HealthTech MRR growth is slow but extraordinarily sticky. A health system that signs a $50K/month contract is signing for 3-5 years minimum, with renewal rates above 90%. This creates predictable but lumpy MRR: zero revenue during the 12-month sales cycle, then a step-function increase that remains flat for years. HealthTech founders misread this as "slow growth" when it is actually "lumpy growth with near-permanent revenue." The MRR planning approach: model revenue as discrete contract wins (each a step function) rather than smooth curves. A healthtech company adding 2-3 hospital system contracts per year might grow MRR from $50K to $200K in a single month, then plateau until the next win. Investors who understand healthcare value this pattern. Those who compare it to SaaS's month-over-month smooth curves will penalize you unfairly.

EJ

Ehsan Jahandarpour

AI Growth Strategist & Fractional CMO

Forbes Top 20 Growth Hacker · TEDx Speaker · 716 Academic Citations · Ex-Microsoft · CMO at FirstWave (ASX:FCT) · Forbes Communications Council

Frequently Asked Questions

What is a good Monthly Recurring Revenue (MRR) for HealthTech companies at Growth stage?
The median Monthly Recurring Revenue (MRR) for HealthTech companies at the Growth stage is $166,228. Top‑quartile companies (75th percentile) significantly outperform this baseline.
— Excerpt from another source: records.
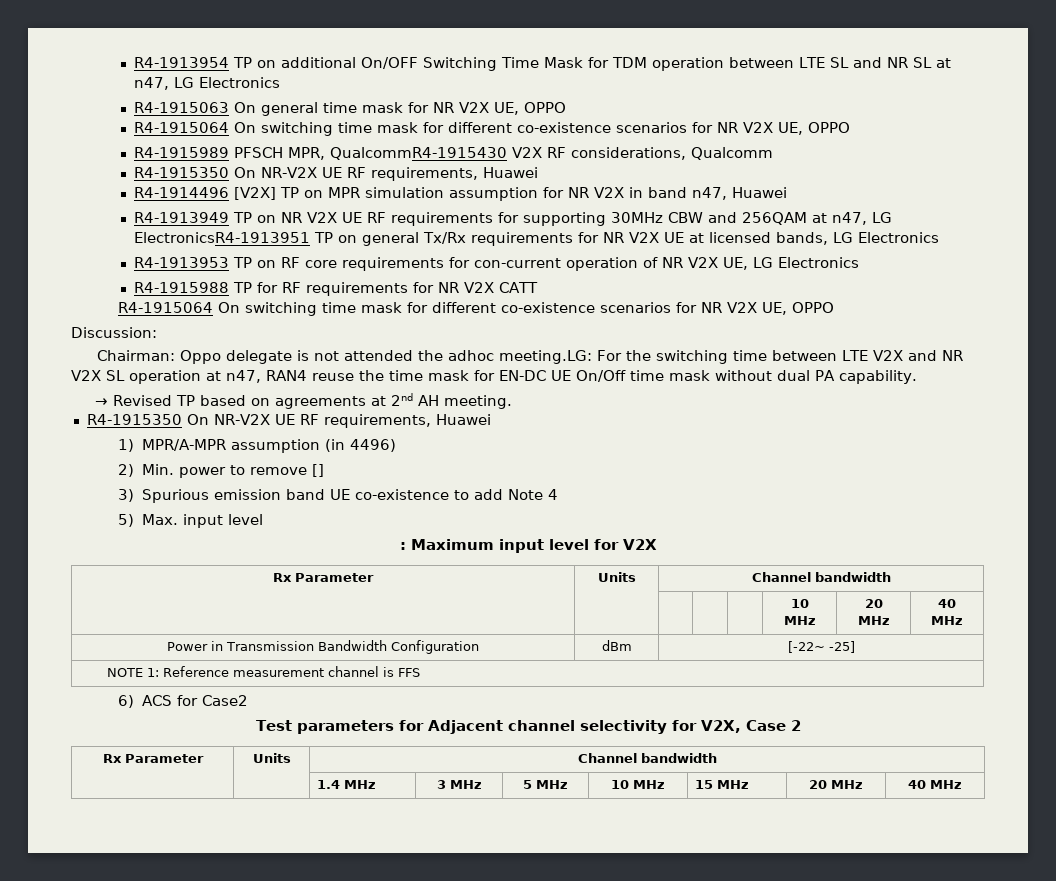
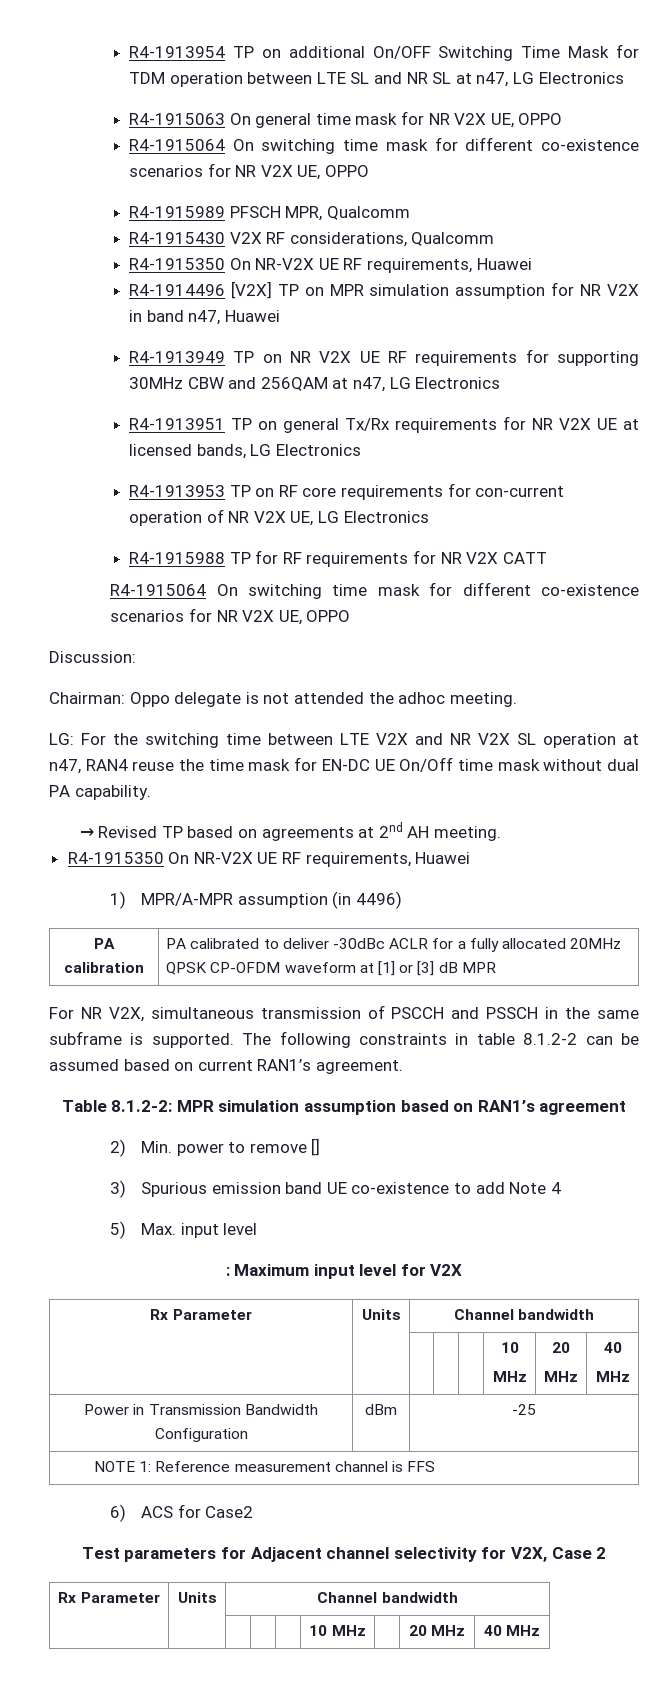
[330,147,508,160] QualcommR4-1915430 -> [326,206,410,220] [129,232,226,244] Qualcomm // R4-1915430
[134,232,311,243] ElectronicsR4-1913951 -> [415,377,501,389] [129,418,226,430] Electronics // R4-1913951
[498,350,592,364] meeting.LG: -> [449,692,517,707] [49,733,74,745] meeting. // LG:
(396, 445) none -> [94,938,115,949] [64,962,144,973] [166,938,622,952] [166,961,496,976] [49,1005,640,1022] [49,1031,639,1048] [49,1059,403,1074] [61,1100,627,1115] // PA calibration | PA calibrated to deliver -30dBc ACLR for a fully allocated 20MHz QPSK CP-OFDM waveform at [1] or [3] dB MPR // For NR V2X, simultaneous transmission of PSCCH and PSSCH in the same subframe is supported. The following constraints in table 8.1.2-2 can be assumed based on current RAN1’s agreement. // Table 8.1.2-2: MPR simulation assumption based on RAN1’s agreement
[787,641,855,653] [-22~ -25] -> [512,1404,536,1415] -25
[316,780,376,789] [436,780,482,789] [523,780,568,789] 1.4 MHz | 3 MHz | 5 MHz -> (458, 1597) | |
[694,780,749,789] 15 MHz -> (366, 1630) none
The most important factor is consistent improvement over time rather than hitting any single target number.
How does Monthly Recurring Revenue (MRR) differ by company stage in HealthTech?
Monthly Recurring Revenue (MRR) typically increases as HealthTech companies mature from seed through growth stage. Earlier‑stage companies should benchmark against stage‑appropriate peers rather than comparing themselves to mature companies.
How often should HealthTech companies measure Monthly Recurring Revenue (MRR)?
HealthTech companies at the Growth stage should track Monthly Recurring Revenue (MRR) monthly at minimum, weekly if possible. Set up automated dashboards and alerts for significant deviations from your baseline.
What factors most impact Monthly Recurring Revenue (MRR) in the HealthTech sector?
In HealthTech, the primary factors impacting Monthly Recurring Revenue (MRR) include product‑market fit maturity, competitive landscape intensity, customer segmentation strategy, pricing optimization, and operational efficiency. Growth‑stage companies should focus on the one or two highest‑leverage factors rather than trying to optimize everything simultaneously.
How does Monthly Recurring Revenue (MRR) for HealthTech compare to cross‑industry benchmarks?
HealthTech Monthly Recurring Revenue (MRR) benchmarks can differ significantly from cross‑industry averages due to factors specific to the HealthTech vertical including customer acquisition dynamics, competitive intensity, and typical deal sizes. Always compare against industry‑specific benchmarks rather than broad averages for meaningful insights.